**QUOTED TEXT:**
.....

2.1.3 Benefit Increases. Commencing on the first anniversary of the
first benefit payment, and continuing on each subsequent anniversary, the
Company's Board of Directors, in its sole discretion, may increase the
benefit.
2.2 Early Termination Benefit. Upon Early Termination, the Company shall
pay to the Director the benefit described in this Section 2.2 in lieu of any
other benefit under this Agreement.
2.2.1 Amount of Benefit. The benefit under this Section 2.2 is the
Early Termination Annual Benefit set forth in Schedule A for the Plan Year
ending immediately prior to the Early Termination Date (except during the
first Plan Year, the benefit is the amount set forth for Plan Year 1). Any
increase in the annual benefit under Section 2.1.1 shall require the
recalculation of this benefit on Schedule A.
2.2.2 Payment of Benefit. The Company shall pay this annual benefit to
the Director in 12 equal monthly installments payable on the first day of
each month commencing with the month following Normal Retirement Age. The
annual benefit shall be paid to the Director for 10 years.
2.2.3 Benefit Increases. Benefit payments may be increased as provided
in Section 2.1.3.

.....

**SET EXERCISE 1:**
Output the text of the benefit provisions word for word, starting at "2.1.3 Benefit Increases." and ending at "on Schedule A.".

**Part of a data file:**

.....

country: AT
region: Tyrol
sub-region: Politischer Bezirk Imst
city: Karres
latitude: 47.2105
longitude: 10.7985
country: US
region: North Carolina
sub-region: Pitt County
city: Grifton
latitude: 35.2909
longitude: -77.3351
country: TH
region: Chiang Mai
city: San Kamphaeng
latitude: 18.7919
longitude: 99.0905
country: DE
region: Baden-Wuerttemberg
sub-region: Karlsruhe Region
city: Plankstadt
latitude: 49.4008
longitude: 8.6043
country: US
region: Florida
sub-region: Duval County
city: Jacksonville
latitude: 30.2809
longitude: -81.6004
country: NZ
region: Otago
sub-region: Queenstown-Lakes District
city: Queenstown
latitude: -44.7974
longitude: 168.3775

.....

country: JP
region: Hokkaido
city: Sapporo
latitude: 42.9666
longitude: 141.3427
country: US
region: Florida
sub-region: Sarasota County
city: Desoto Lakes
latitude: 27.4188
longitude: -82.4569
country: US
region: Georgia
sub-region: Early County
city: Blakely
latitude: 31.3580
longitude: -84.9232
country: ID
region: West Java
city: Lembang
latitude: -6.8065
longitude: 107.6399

.....

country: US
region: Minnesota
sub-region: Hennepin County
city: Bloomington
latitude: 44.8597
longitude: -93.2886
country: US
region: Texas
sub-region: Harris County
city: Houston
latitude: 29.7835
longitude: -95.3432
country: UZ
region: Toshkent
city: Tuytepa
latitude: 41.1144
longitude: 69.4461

.....

**SET EXERCISE 2:**
Show every line of the records that contains the word "County".

**TASK OUTPUT 1:**
2.1.3 Benefit Increases. Commencing on the first anniversary of the
first benefit payment, and continuing on each subsequent anniversary, the
Company's Board of Directors, in its sole discretion, may increase the
benefit.
2.2 Early Termination Benefit. Upon Early Termination, the Company shall
pay to the Director the benefit described in this Section 2.2 in lieu of any
other benefit under this Agreement.
2.2.1 Amount of Benefit. The benefit under this Section 2.2 is the
Early Termination Annual Benefit set forth in Schedule A for the Plan Year
ending immediately prior to the Early Termination Date (except during the
first Plan Year, the benefit is the amount set forth for Plan Year 1). Any
increase in the annual benefit under Section 2.1.1 shall require the
recalculation of this benefit on Schedule A.

**TASK OUTPUT 2:**
sub-region: Pitt County
sub-region: Duval County
sub-region: Sarasota County
sub-region: Early County
sub-region: Hennepin County
sub-region: Harris County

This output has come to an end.